▶ _Your objective_
Please copy out all lines of the entries that contain the word "jsdelivr".

[Start of Attachment]

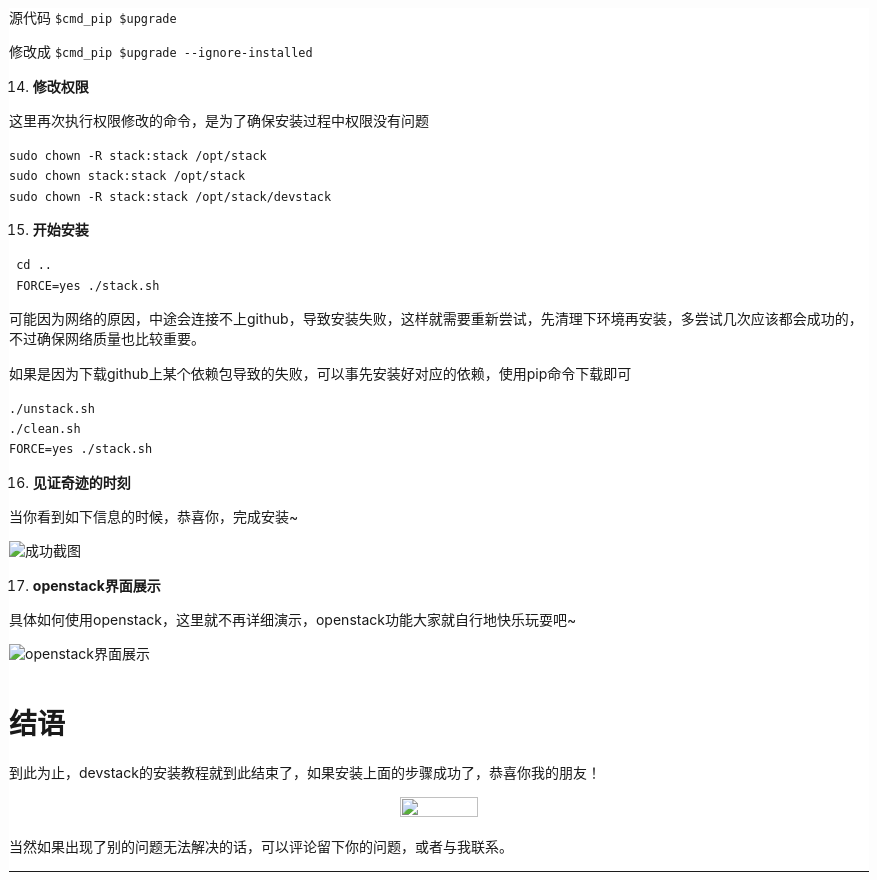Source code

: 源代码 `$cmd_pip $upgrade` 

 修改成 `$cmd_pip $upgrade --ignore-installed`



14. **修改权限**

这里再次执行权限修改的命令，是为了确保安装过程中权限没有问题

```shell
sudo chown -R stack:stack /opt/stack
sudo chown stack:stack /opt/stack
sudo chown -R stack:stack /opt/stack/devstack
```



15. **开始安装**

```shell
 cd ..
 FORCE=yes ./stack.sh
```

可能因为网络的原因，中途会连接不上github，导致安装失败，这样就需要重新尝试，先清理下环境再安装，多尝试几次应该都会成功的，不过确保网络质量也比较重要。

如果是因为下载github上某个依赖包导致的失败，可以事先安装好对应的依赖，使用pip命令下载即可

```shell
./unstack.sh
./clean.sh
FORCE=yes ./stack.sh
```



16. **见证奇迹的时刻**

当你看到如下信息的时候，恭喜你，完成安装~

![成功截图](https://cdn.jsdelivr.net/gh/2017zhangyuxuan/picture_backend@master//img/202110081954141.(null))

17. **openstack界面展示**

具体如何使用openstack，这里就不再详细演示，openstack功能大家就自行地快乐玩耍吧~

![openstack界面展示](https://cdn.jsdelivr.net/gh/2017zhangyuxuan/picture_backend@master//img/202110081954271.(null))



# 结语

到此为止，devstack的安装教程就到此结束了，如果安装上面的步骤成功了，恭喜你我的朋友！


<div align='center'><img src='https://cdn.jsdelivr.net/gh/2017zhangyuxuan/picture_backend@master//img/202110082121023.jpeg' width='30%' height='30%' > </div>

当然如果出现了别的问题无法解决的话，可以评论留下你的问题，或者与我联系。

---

[End of Attachment]

▶ _Your response_
![成功截图](https://cdn.jsdelivr.net/gh/2017zhangyuxuan/picture_backend@master//img/202110081954141.(null))
![openstack界面展示](https://cdn.jsdelivr.net/gh/2017zhangyuxuan/picture_backend@master//img/202110081954271.(null))
<div align='center'><img src='https://cdn.jsdelivr.net/gh/2017zhangyuxuan/picture_backend@master//img/202110082121023.jpeg' width='30%' height='30%' > </div>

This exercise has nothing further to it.